▶ **What is required**
Put every nonblank line of the material below into a JSON list of strings, one string per line, leaving the pictures out.

▶ **Given data**
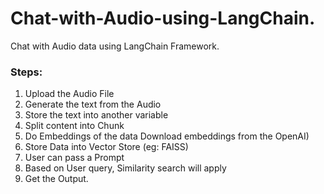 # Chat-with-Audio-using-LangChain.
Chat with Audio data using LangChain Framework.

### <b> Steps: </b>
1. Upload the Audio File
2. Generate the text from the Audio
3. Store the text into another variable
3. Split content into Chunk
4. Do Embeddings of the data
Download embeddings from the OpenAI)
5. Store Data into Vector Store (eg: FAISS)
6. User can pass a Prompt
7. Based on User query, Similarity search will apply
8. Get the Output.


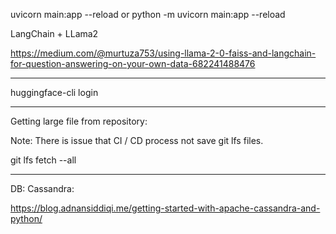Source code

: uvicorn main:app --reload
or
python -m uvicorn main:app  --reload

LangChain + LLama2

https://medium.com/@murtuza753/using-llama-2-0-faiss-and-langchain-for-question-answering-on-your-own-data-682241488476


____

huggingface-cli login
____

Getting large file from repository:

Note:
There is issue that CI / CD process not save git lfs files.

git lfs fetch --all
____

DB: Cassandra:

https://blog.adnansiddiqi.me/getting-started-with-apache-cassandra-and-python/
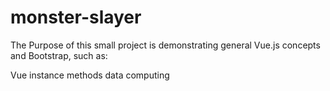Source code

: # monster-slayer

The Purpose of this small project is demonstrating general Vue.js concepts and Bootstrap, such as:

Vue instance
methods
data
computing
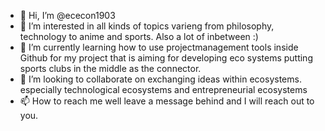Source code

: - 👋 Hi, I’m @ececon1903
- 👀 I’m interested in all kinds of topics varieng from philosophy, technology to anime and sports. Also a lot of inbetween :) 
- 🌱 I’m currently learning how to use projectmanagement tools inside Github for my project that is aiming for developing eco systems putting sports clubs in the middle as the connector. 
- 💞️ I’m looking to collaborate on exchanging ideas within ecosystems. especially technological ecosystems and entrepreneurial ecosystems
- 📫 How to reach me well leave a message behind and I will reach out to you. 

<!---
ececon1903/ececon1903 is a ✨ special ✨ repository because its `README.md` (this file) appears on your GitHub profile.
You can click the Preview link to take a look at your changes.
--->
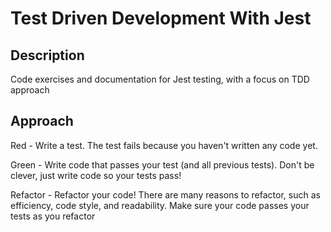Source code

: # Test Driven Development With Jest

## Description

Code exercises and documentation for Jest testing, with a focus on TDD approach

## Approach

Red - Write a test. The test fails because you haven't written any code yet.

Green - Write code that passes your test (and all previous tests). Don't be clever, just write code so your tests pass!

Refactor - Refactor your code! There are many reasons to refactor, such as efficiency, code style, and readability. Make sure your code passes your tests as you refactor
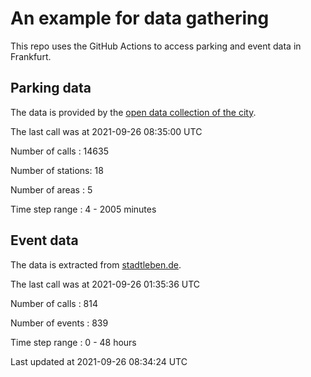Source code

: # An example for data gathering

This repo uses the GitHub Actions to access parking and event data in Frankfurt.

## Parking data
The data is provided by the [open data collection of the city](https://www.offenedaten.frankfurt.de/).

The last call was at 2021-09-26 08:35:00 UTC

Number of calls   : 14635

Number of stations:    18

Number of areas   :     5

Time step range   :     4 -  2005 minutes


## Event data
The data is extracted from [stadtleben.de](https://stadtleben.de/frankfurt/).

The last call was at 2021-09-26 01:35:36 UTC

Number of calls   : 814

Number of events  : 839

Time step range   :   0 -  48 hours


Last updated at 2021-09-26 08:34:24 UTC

▶ **Exercise result**
[
  " # Chat-with-Audio-using-LangChain.",
  "Chat with Audio data using LangChain Framework.",
  "### <b> Steps: </b>",
  "1. Upload the Audio File",
  "2. Generate the text from the Audio",
  "3. Store the text into another variable",
  "3. Split content into Chunk",
  "4. Do Embeddings of the data",
  "Download embeddings from the OpenAI)",
  "5. Store Data into Vector Store (eg: FAISS)",
  "6. User can pass a Prompt",
  "7. Based on User query, Similarity search will apply",
  "8. Get the Output.",
  "Source code",
  ": uvicorn main:app --reload",
  "or",
  "python -m uvicorn main:app  --reload",
  "LangChain + LLama2",
  "https://medium.com/@murtuza753/using-llama-2-0-faiss-and-langchain-for-question-answering-on-your-own-data-682241488476",
  "____",
  "huggingface-cli login",
  "____",
  "Getting large file from repository:",
  "Note:",
  "There is issue that CI / CD process not save git lfs files.",
  "git lfs fetch --all",
  "____",
  "DB: Cassandra:",
  "https://blog.adnansiddiqi.me/getting-started-with-apache-cassandra-and-python/",
  "Source code",
  ": # monster-slayer",
  "The Purpose of this small project is demonstrating general Vue.js concepts and Bootstrap, such as:",
  "Vue instance",
  "methods",
  "data",
  "computing",
  "Source code",
  ": - 👋 Hi, I’m @ececon1903",
  "- 👀 I’m interested in all kinds of topics varieng from philosophy, technology to anime and sports. Also a lot of inbetween :) ",
  "- 🌱 I’m currently learning how to use projectmanagement tools inside Github for my project that is aiming for developing eco systems putting sports clubs in the middle as the connector. ",
  "- 💞️ I’m looking to collaborate on exchanging ideas within ecosystems. especially technological ecosystems and entrepreneurial ecosystems",
  "- 📫 How to reach me well leave a message behind and I will reach out to you. ",
  "<!---",
  "ececon1903/ececon1903 is a ✨ special ✨ repository because its `README.md` (this file) appears on your GitHub profile.",
  "You can click the Preview link to take a look at your changes.",
  "--->",
  "Source code",
  ": # Test Driven Development With Jest",
  "## Description",
  "Code exercises and documentation for Jest testing, with a focus on TDD approach",
  "## Approach",
  "Red - Write a test. The test fails because you haven't written any code yet.",
  "Green - Write code that passes your test (and all previous tests). Don't be clever, just write code so your tests pass!",
  "Refactor - Refactor your code! There are many reasons to refactor, such as efficiency, code style, and readability. Make sure your code passes your tests as you refactor",
  "Source code",
  ": # An example for data gathering",
  "This repo uses the GitHub Actions to access parking and event data in Frankfurt.",
  "## Parking data",
  "The data is provided by the [open data collection of the city](https://www.offenedaten.frankfurt.de/).",
  "The last call was at 2021-09-26 08:35:00 UTC",
  "Number of calls   : 14635",
  "Number of stations:    18",
  "Number of areas   :     5",
  "Time step range   :     4 -  2005 minutes",
  "## Event data",
  "The data is extracted from [stadtleben.de](https://stadtleben.de/frankfurt/).",
  "The last call was at 2021-09-26 01:35:36 UTC",
  "Number of calls   : 814",
  "Number of events  : 839",
  "Time step range   :   0 -  48 hours",
  "Last updated at 2021-09-26 08:34:24 UTC"
]